The explanation? Structural market change. Corporate treasuries and spot ETF vehicles now collectively account for roughly 15.8% of Bitcoin's entire circulating supply — that's 3,319,677 BTC held by entities that think in multi-year time horizons and aren't watching the 4-hour chart. They're not panic sellers. They're not reactive to a bad CPI print or a risk-off Tuesday. Their presence in the market acts as a kind of shock absorber, dampening the forced-selling cascades that used to deepen corrections in prior cycles.

So yes, the supply profitability metric is revisiting levels that historically screamed accumulation.
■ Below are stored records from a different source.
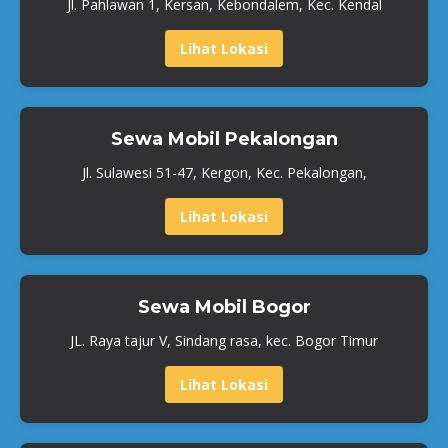
Jl. Pahlawan 1, Kersan, Kebondalem, Kec. Kendal
Lihat Lokasi
Sewa Mobil Pekalongan
Jl. Sulawesi 51-47, Kergon, Kec. Pekalongan,
Lihat Lokasi
Sewa Mobil Bogor
JL. Raya tajur V, Sindang rasa, kec. Bogor Timur
Lihat Lokasi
But the reason the market hasn't cracked further may partly be because those deep-pocketed holders simply aren't budging.

Does the On-Chain Data Back a Bottom?

What do Bitcoin on-chain metrics say about where the price bottom is?
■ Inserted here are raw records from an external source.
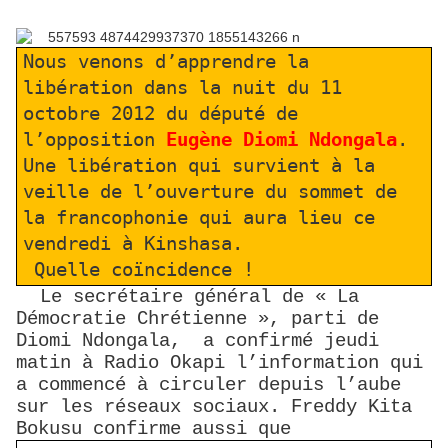
Nous venons d’apprendre la
libération dans la nuit du 11
octobre 2012 du député de
l’opposition
Eugène Diomi Ndongala
.
Une libération qui survient à la
veille de l’ouverture du sommet de
la francophonie qui aura lieu ce
vendredi à Kinshasa.
Quelle coïncidence !
Le secrétaire général de « La
Démocratie Chrétienne », parti de
Diomi Ndongala, a confirmé jeudi
matin à Radio Okapi l’information qui
a commencé à circuler depuis l’aube
sur les réseaux sociaux. Freddy Kita
Bokusu confirme aussi que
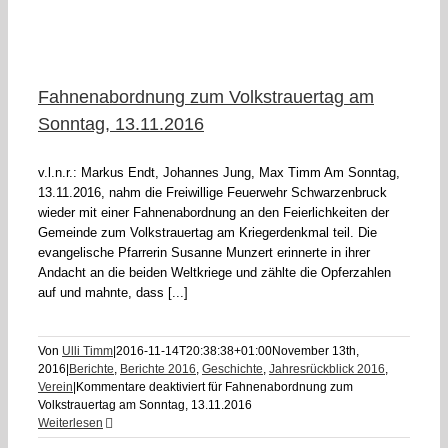
Fahnenabordnung zum Volkstrauertag am
Sonntag, 13.11.2016
v.l.n.r.: Markus Endt, Johannes Jung, Max Timm Am Sonntag,
13.11.2016, nahm die Freiwillige Feuerwehr Schwarzenbruck
wieder mit einer Fahnenabordnung an den Feierlichkeiten der
Gemeinde zum Volkstrauertag am Kriegerdenkmal teil. Die
evangelische Pfarrerin Susanne Munzert erinnerte in ihrer
Andacht an die beiden Weltkriege und zählte die Opferzahlen
auf und mahnte, dass [...]
Von
Ulli Timm
|
2016-11-14T20:38:38+01:00
November 13th,
2016
|
Berichte
,
Berichte 2016
,
Geschichte
,
Jahresrückblick 2016
,
Verein
|
Kommentare deaktiviert
für Fahnenabordnung zum
Volkstrauertag am Sonntag, 13.11.2016
Weiterlesen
Short answer: not confirmed. Supportive, but not confirmed. The short-term holder BTC flows to Binance — a reliable proxy for reactive selling pressure — fell to 25,000 BTC on March 25, according to crypto analyst Darkfost. That's a sharp drop from the roughly 100,000 BTC flowing to the exchange during the early February selloff. Fewer coins moving to Binance from recent buyers means the panic-selling impulse has cooled considerably.
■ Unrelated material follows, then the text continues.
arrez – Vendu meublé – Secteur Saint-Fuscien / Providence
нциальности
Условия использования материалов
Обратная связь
Analyst GugaOnChain has pointed to a set of valuation models that help map where deeper market stress historically emerges. The combination of MVRV below 1, NUPL under -0.2, and a Puell Multiple near 0.35 has appeared during periods of significant retail capitulation and historically undervalued BTC conditions. We're not there yet across all three metrics — but they serve as useful goalposts for understanding how much more downside stress the market would need to absorb before those extreme zones get hit.

What we do have is a market where the supply profitability compression is real, long-term holders remain profitable and unshaken, short-term selling pressure has measurably declined, and institutional ownership has meaningfully changed the structural dynamics of potential capitulation. That's not a buy signal. But it's not nothing either.

Frequently Asked Questions

What is Bitcoin supply in profit?

Bitcoin supply in profit refers to the percentage of all BTC in circulation that last moved at a price lower than the current market price — meaning those coins are sitting at an unrealized gain. When the metric drops toward 50%, it indicates a large share of holders are near their cost basis or underwater.

How much did Bitcoin gain the last time supply in profit fell below 51%?

In January 2023, when Bitcoin's supply in profit sat at approximately 51% and BTC traded near $16,682, the subsequent rally reached $126,000 by 2025 — a gain of roughly 655%. A similar setup in March 2020 preceded a move from $6,500 to $69,000 in 2021.

What is LTH-NUPL and why does it matter for Bitcoin?

LTH-NUPL (Long-Term Holder Net Unrealized Profit/Loss) measures whether Bitcoin's long-term holders are collectively in profit or at a loss. In past bear markets — 2015, 2018, 2022 — bottoms formed when this metric turned negative. Currently it sits near 0.40, meaning long-term holders remain in profit despite overall supply compression.

Why are spot ETFs changing how Bitcoin's profitability metrics work?

Bitcoin spot ETFs and corporate treasuries now hold roughly 15.8% of circulating BTC supply — about 3.3 million coins held by entities with multi-year horizons. Unlike retail traders, these holders rarely react to short-term price swings, which reduces the forced-selling pressure that historically amplified Bitcoin's bear market drops.